Wenn Sie ein Instrument zur Administration numerischer, fest strukturierter Information suchen,
dass kalkulatorische Aufgaben erfüllen soll, dann liegen Sie mit CDS/ISIS falsch. Vielleicht kann Ihnen
dann ein anderes Computerprogramm der UNESCO weiterhelfen: IDAMS.
Wenn Sie ein Datenbanksystem suchen, dass Verbindungen zwischen verschiedenen Tabellen herstellt,
ein sog. relationales Datenbanksystem, dann sollten Sie ebenfalls nicht unbedingt CDS/ISIS verwenden.
Es ist zwar möglich, innerhalb von CDS/ISIS Relationen zwischen Datensätzen herzustellen, und so über
Hilfsfunktionen quasi relationale Datenstrukturen zu realisiert, aber das Konzept von CDS/ISIS ist nicht
das eines relationalen Datenbanksystems.
Wenn Sie ein vorgefertigtes System suchen, dass nach Installation sofort vom Endbenutzer eingesetzt
werden kann, werden Sie wahrscheinlich ebenfalls enttäuscht. CDS/ISIS ist ein System, keine Anwendung.
Die individuelle Anwendung, die mit diesem System bereitgestellt werden soll (zum Beispiel ein bibliographischer
Katalog), muss zunächst gestaltet werden. Und hier wiederum kennt CDS/ISIS kaum Grenzen. Die Anwendung kann
eine sehr schlichte Datenbank für Adressen, Bücher, Artikel oder andere vorwiegend textbasierte Informtion
sein; sie kann aber auch eine integrierte Bibliotheksverwaltung mit Literaturbestellung, Katalogpflege, OPAC
und Ausleihe - ja sogar ein System sein, das darüber hinaus eine Zeitschriftenumlaufverwaltung ermöglicht.
Für die Realisierung solch komplexer Anwendungen sollte man sich zweifellos bessser an erfahrene Experten wenden.

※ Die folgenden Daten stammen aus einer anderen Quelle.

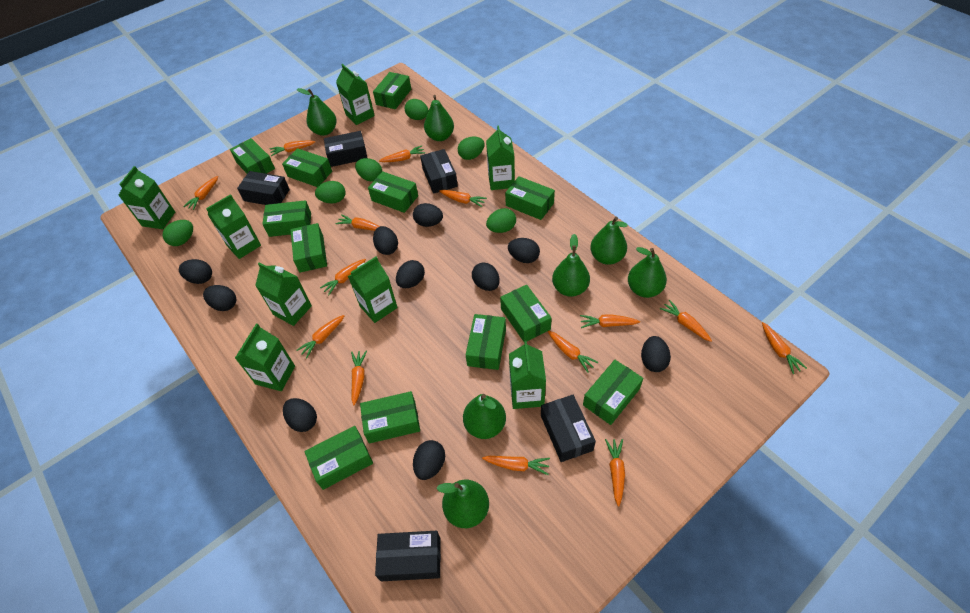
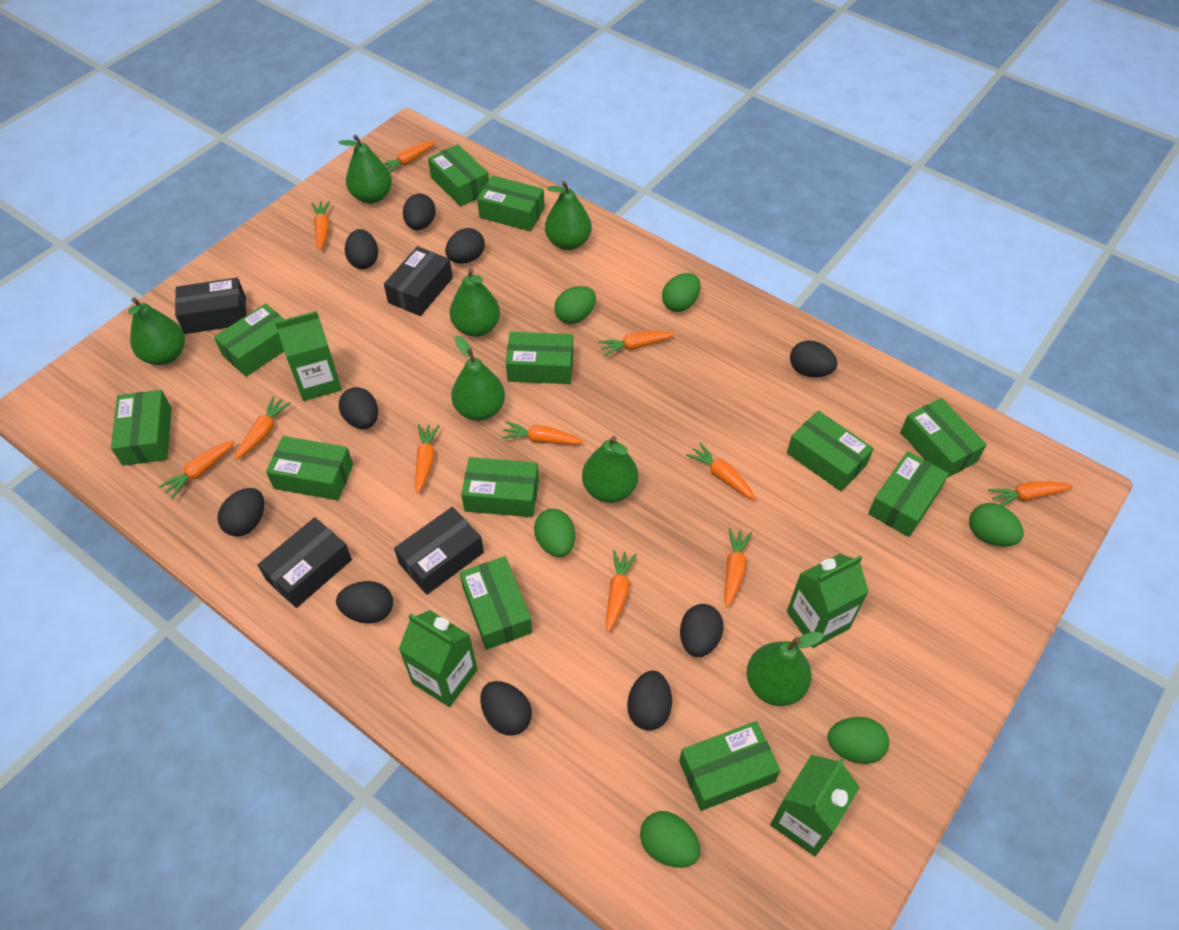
black box: [237,171,290,205] [324,131,367,167] [375,531,441,581] [420,149,458,194] [541,395,596,462] = 5 -> [175,277,246,334] [258,517,352,608] [384,246,453,316] [394,507,484,595] = 4
green carton: [118,166,175,229] [206,194,261,259] [235,323,295,391] [255,263,312,326] [336,64,375,125] [348,256,398,323] [486,126,515,190] [509,341,546,409] = 8 -> [275,311,342,401] [399,610,477,707] [770,755,860,856] [787,554,869,648] = 4
orange carrot: [183,176,218,210] [270,141,315,156] [296,315,345,358] [320,259,366,295] [335,214,380,231] [351,351,367,405] [379,145,425,162] [439,190,487,207] [482,456,550,475] [548,331,598,373] [580,314,640,328] [605,439,625,507] [660,300,712,342] [762,322,807,374] = 14 -> [159,440,235,499] [235,396,291,460] [311,201,330,250] [383,141,436,173] [415,424,440,494] [501,421,584,445] [598,331,675,357] [606,550,637,632] [686,442,756,500] [724,528,752,608] [988,482,1073,506] = 11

Aber eine einfache Datenbank kann auch ohne umfassendes Informatikstudium aufgebaut werden.
Die Vorteile von CDS/ISIS
Einer der wichtigsten Vorteile dieses Systems ist die Möglichkeit, Daten beliebig zu strukturieren
und Datenbanken nach individuellen Bedarfen zu gestalten und zu pflegen. CDS/ISIS gehört zu den wenigen sogenannten
Retrievalsystemen, die das Management von frei definierbaren Feldern und innerhalb dieser Felder von ebenso frei
definierbaren Unterfeldern ermöglicht.
Während der Aufbau eines solchen Systems einige Erfahrungen im Umgang mit computergestützten Datenbanken
erfordert, kann es jedoch für den Anwender von CDS/ISIS so eingerichtet werden, dass Datenbanken
auch ohne umfassende Kenntnisse digitaler Informationsverarbeitung gepflegt werden können.
CDS/ISIS für DOS zählt zu den Computerprogrammen der ISIS-Softwarefamilie, die alle mit dem gleichen
Datenformat arbeiten. Es basiert auf international genutzten Formaten, wie MARC, CCF und anderen, die am
ISO-2709-Standard ausgerichtet sind, eine sehr leistungsstarke Suchfunktionalität und darüber hinaus eine
besonders flexible Formatierung der Datenausgabe bietet.
Die verfügbaren Suchfunktionen umfassen feld- und unterfeldspezifische Suchen, die Unterstützung
durch frei definierbare Indexlisten, Wortstammsuchen (sog. Trunkieren), den Einsatz von bool'schen
Operatoren in beliebiger, durch Klammerung definierbarer Reihenfolge, Abstandsoperatoren und vieles mehr.
Die Ausgabe kann sowohl auf dem Bildschirm als auch in Dateien oder auf dem Drucker
erfolgen. Eine mit teuren, professionellen Lösungen vergleichbare Sortierfunktion, die eine Sortierung der
Datenausgabe auf bis zu vier Ebenen ermöglicht, erlaubt die Strukturierung sehr großer Datenmengen.